# Work to be completed
From the records below, take each line where the string "fill" shows up and copy it.

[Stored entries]
____________

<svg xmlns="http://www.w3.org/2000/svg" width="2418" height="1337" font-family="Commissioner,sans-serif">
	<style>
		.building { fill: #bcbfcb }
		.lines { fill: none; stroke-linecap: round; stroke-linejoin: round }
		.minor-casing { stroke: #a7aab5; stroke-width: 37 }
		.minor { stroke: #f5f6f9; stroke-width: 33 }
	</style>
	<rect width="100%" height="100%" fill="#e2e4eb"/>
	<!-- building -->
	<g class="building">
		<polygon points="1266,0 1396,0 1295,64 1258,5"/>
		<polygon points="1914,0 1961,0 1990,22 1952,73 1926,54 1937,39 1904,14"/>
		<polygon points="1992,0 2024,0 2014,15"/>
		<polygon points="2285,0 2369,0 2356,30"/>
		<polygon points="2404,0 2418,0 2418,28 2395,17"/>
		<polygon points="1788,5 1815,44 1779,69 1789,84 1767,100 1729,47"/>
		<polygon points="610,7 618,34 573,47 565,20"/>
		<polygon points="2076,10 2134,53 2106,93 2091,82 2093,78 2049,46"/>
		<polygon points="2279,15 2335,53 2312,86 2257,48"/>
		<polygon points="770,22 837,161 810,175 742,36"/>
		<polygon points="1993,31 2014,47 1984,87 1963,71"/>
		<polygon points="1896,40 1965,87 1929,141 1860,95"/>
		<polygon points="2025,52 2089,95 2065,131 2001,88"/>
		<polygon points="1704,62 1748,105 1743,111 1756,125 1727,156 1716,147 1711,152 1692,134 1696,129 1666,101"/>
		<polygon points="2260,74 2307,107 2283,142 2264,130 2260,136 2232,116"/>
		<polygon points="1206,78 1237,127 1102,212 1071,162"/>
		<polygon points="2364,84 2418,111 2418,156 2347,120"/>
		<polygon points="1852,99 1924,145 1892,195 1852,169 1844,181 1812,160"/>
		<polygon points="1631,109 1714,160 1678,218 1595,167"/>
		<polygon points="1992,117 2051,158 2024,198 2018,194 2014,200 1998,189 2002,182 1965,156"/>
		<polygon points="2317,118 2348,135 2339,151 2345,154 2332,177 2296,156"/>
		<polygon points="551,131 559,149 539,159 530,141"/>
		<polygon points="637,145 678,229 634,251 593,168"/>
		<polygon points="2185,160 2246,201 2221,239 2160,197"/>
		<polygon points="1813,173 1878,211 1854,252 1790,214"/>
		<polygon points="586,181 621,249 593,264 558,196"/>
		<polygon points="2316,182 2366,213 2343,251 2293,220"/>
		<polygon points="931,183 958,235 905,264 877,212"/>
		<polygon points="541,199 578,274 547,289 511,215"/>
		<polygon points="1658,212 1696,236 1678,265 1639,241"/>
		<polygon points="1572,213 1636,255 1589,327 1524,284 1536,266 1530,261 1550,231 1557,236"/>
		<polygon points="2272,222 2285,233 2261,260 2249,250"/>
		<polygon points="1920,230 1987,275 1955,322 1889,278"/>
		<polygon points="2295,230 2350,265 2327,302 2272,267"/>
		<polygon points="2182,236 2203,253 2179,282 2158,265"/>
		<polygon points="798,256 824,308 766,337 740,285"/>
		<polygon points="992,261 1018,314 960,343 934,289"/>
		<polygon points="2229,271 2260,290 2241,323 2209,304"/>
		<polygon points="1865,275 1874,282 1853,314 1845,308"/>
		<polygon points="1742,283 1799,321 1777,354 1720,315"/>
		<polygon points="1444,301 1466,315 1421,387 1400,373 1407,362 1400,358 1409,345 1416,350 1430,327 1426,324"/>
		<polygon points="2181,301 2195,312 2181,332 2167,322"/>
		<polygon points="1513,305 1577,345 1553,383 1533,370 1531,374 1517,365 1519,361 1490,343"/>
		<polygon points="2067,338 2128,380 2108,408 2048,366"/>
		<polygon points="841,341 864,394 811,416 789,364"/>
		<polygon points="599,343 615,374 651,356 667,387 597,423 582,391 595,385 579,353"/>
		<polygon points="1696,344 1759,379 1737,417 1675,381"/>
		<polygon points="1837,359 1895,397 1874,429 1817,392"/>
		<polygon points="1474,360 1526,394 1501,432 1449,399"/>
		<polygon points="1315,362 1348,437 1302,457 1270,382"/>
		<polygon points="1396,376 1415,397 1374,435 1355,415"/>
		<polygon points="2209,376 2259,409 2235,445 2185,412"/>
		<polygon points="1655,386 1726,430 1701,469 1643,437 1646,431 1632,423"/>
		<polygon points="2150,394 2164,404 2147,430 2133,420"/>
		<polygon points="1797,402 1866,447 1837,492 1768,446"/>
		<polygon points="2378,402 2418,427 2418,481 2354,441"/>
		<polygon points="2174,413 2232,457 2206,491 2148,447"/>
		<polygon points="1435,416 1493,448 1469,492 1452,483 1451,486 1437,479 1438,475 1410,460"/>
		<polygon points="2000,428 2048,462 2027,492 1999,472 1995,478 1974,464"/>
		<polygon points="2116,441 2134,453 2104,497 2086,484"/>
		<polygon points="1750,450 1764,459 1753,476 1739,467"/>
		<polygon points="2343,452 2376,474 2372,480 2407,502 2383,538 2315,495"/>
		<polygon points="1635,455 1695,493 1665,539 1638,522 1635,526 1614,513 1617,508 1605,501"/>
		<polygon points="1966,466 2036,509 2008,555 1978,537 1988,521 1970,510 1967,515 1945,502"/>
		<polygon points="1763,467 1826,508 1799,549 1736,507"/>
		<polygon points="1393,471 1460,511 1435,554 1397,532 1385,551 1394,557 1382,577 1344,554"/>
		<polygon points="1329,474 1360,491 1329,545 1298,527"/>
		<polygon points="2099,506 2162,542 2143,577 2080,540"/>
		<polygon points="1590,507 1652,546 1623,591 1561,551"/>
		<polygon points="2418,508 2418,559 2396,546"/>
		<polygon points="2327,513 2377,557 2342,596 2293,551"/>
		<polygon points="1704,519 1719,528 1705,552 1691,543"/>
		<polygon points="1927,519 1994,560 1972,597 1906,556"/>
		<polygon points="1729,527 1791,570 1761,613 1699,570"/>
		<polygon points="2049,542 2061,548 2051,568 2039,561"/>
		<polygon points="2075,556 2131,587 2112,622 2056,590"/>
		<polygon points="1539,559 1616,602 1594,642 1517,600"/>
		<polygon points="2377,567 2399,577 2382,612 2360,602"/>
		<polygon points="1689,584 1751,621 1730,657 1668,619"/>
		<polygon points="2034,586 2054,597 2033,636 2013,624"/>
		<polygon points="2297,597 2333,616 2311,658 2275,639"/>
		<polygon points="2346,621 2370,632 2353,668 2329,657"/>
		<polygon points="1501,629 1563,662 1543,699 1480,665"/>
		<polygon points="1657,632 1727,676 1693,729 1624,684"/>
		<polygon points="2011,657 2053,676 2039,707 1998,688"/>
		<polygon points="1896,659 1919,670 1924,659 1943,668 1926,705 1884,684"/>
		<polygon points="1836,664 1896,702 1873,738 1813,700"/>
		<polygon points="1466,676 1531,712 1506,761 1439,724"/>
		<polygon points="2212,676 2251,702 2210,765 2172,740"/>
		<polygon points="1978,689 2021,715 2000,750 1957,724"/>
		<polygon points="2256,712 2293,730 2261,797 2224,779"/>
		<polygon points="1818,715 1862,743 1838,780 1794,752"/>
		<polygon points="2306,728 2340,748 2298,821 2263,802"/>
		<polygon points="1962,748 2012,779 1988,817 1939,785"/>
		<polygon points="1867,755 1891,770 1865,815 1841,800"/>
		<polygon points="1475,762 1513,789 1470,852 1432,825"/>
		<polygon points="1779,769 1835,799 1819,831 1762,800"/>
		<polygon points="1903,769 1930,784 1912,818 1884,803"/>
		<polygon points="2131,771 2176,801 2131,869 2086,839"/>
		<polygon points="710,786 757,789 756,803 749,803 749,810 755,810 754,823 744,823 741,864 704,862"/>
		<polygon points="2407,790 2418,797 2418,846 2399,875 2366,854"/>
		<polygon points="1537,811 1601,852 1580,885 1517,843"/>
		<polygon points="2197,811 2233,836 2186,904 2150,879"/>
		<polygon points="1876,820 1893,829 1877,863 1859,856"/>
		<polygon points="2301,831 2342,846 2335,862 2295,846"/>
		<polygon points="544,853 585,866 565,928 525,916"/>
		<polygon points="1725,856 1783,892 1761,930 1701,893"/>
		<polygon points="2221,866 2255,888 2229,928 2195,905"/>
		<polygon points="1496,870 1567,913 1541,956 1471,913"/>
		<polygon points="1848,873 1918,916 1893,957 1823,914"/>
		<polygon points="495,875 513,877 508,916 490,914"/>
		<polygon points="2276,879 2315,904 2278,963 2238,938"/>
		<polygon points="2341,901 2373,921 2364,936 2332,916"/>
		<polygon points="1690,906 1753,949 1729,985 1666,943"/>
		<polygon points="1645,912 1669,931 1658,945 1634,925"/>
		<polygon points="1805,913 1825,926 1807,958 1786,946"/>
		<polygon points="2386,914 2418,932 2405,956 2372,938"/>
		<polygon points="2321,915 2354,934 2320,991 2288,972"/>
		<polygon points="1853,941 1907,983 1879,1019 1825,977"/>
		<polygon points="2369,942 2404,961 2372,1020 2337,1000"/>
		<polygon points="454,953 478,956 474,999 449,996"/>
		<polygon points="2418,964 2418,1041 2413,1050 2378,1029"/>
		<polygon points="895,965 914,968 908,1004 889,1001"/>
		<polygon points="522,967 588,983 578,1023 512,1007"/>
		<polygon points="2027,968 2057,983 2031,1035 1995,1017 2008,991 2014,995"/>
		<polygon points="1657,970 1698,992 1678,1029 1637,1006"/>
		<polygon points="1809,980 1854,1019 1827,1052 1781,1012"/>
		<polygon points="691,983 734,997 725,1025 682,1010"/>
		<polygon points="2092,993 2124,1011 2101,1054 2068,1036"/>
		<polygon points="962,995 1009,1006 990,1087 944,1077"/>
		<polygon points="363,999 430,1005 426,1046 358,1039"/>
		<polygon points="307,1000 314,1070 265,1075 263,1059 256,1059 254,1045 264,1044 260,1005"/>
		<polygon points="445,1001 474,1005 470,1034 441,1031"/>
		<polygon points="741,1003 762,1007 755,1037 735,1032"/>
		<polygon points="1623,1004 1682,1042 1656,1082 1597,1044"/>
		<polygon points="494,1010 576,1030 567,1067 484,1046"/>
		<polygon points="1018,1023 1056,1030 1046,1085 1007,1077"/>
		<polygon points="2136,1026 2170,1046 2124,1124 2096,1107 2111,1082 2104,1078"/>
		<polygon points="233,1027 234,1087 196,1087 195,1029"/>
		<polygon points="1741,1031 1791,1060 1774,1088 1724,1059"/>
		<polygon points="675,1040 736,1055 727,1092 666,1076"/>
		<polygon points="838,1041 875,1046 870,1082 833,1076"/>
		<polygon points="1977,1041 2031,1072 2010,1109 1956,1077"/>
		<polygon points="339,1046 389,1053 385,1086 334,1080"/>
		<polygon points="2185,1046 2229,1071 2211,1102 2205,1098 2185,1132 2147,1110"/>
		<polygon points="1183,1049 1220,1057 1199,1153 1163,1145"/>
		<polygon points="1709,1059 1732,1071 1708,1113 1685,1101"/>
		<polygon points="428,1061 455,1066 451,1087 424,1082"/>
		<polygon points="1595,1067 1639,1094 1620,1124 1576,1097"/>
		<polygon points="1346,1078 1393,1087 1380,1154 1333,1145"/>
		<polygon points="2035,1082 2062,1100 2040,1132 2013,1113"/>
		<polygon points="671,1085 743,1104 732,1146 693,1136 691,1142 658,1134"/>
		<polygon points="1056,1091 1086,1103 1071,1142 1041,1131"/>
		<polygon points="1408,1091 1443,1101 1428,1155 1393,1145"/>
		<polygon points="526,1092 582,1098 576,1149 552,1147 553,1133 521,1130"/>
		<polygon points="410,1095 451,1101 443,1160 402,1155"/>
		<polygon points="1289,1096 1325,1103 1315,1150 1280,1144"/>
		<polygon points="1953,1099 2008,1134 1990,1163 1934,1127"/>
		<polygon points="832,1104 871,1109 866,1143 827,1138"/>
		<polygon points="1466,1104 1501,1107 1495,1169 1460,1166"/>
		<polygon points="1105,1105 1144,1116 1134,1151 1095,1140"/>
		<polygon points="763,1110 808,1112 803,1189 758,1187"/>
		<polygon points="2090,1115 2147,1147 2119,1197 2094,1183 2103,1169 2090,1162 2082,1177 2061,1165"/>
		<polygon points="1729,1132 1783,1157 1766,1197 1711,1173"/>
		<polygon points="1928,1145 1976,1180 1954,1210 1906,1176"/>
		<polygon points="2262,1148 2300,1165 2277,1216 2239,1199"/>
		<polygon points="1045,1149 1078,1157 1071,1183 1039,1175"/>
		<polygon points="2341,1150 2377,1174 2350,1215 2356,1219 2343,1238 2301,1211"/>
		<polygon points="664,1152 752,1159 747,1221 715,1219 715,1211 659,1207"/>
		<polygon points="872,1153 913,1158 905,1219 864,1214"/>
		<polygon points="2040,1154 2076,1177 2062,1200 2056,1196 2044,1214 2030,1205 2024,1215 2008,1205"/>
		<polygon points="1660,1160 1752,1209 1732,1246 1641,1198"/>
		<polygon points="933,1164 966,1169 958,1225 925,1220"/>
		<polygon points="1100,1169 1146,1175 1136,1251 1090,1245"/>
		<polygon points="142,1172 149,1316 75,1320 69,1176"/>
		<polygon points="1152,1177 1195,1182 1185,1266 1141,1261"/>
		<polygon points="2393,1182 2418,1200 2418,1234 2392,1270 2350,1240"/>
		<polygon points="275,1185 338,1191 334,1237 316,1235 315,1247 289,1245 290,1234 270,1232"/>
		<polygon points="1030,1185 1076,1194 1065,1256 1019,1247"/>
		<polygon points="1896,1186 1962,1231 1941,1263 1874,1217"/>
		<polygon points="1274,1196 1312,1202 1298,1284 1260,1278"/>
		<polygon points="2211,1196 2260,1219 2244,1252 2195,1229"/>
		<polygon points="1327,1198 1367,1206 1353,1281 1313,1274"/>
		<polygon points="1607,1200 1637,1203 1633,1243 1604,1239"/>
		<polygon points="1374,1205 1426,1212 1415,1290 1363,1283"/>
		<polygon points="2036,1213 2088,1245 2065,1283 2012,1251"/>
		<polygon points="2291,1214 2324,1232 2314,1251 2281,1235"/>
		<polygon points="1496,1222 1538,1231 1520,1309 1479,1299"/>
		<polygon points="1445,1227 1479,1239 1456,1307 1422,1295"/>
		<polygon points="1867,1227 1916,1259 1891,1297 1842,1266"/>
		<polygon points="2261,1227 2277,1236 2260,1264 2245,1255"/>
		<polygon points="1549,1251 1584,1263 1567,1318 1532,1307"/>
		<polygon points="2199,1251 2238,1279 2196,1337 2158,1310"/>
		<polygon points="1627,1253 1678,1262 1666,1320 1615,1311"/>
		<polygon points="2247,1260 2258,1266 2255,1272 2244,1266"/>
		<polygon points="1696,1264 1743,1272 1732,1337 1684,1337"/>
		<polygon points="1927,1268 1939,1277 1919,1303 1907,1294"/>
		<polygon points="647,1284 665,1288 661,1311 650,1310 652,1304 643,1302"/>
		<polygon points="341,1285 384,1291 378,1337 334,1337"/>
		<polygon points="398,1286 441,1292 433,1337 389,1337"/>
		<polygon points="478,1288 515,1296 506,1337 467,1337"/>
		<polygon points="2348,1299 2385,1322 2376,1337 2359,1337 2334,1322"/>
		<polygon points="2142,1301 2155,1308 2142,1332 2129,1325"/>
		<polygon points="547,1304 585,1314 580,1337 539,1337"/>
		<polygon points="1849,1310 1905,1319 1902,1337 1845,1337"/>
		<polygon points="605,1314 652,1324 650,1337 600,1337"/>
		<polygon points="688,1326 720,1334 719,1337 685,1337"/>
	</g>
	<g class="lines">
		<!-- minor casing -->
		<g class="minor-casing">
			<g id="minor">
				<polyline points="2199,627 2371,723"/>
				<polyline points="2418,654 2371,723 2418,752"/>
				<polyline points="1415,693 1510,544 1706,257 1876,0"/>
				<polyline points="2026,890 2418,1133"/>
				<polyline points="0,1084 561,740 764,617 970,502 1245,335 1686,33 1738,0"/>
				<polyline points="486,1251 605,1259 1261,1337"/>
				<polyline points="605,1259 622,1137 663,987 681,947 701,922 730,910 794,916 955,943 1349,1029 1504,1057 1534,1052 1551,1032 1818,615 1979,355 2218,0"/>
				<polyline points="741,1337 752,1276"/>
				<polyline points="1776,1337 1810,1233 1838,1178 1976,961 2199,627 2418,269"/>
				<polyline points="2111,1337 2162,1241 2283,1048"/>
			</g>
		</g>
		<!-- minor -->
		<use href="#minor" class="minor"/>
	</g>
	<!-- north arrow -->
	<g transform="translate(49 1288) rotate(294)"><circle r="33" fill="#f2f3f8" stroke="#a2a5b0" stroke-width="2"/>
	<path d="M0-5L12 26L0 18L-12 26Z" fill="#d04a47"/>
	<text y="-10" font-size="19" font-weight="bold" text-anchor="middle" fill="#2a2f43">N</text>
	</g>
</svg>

____________

# Reply
		.building { fill: #bcbfcb }
		.lines { fill: none; stroke-linecap: round; stroke-linejoin: round }
	<rect width="100%" height="100%" fill="#e2e4eb"/>
	<g transform="translate(49 1288) rotate(294)"><circle r="33" fill="#f2f3f8" stroke="#a2a5b0" stroke-width="2"/>
	<path d="M0-5L12 26L0 18L-12 26Z" fill="#d04a47"/>
	<text y="-10" font-size="19" font-weight="bold" text-anchor="middle" fill="#2a2f43">N</text>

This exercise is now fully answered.